▶ _Work request_:
Pull out each line below that contains the word "microwave" and copy it in full.

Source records

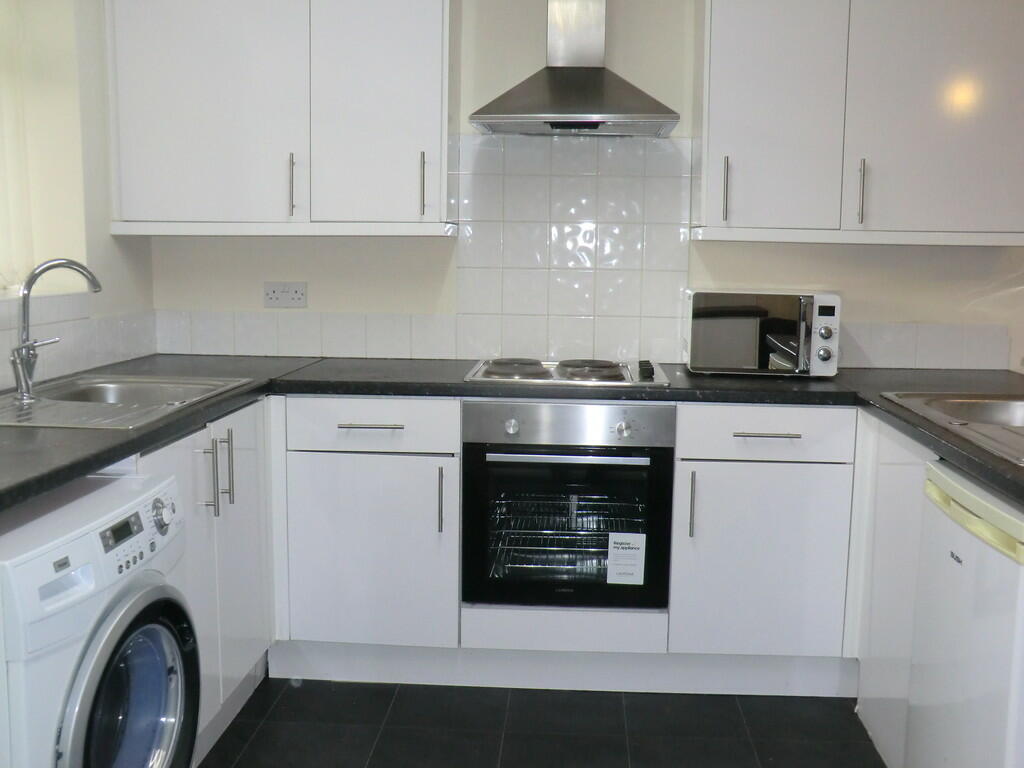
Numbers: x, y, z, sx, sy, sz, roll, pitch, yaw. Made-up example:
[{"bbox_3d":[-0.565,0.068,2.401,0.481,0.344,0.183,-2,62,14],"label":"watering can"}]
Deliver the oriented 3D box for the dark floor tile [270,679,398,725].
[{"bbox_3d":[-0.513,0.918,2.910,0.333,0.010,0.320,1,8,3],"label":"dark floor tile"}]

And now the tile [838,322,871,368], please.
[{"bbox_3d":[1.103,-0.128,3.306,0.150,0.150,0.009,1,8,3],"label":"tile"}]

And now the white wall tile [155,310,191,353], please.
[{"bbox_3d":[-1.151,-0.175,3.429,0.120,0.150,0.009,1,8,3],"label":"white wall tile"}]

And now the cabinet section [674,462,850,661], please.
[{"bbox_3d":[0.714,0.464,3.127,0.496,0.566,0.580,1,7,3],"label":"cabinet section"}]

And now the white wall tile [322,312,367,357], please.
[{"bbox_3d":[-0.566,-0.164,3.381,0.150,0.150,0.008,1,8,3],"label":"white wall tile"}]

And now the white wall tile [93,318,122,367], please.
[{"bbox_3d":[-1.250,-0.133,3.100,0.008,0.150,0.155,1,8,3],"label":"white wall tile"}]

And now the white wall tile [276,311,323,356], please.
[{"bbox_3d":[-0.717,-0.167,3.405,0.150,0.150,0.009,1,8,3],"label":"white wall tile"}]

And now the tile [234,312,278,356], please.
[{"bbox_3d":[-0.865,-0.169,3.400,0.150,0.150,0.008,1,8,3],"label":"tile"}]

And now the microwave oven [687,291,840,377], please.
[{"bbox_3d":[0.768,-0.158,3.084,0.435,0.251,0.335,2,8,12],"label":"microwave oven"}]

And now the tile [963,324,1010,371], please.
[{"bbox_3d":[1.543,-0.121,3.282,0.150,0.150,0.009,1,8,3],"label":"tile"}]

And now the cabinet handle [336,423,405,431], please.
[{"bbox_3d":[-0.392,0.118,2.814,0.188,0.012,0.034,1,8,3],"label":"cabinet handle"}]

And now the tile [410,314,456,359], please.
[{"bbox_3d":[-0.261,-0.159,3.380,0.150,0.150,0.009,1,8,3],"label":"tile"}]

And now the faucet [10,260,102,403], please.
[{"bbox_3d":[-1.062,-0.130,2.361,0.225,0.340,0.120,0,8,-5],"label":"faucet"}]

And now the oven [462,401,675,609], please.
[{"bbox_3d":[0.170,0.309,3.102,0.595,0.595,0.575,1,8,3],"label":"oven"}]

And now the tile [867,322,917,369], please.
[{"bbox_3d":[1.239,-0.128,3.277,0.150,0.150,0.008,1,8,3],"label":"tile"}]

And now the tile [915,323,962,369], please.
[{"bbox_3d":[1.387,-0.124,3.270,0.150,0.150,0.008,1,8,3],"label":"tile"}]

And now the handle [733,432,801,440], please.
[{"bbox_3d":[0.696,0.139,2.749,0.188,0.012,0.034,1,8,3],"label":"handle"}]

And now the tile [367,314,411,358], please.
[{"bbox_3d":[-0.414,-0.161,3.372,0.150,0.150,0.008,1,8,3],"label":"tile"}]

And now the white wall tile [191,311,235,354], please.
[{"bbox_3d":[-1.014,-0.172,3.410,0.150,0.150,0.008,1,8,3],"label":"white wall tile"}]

▶ _Worked solution_:
And now the microwave oven [687,291,840,377], please.
[{"bbox_3d":[0.768,-0.158,3.084,0.435,0.251,0.335,2,8,12],"label":"microwave oven"}]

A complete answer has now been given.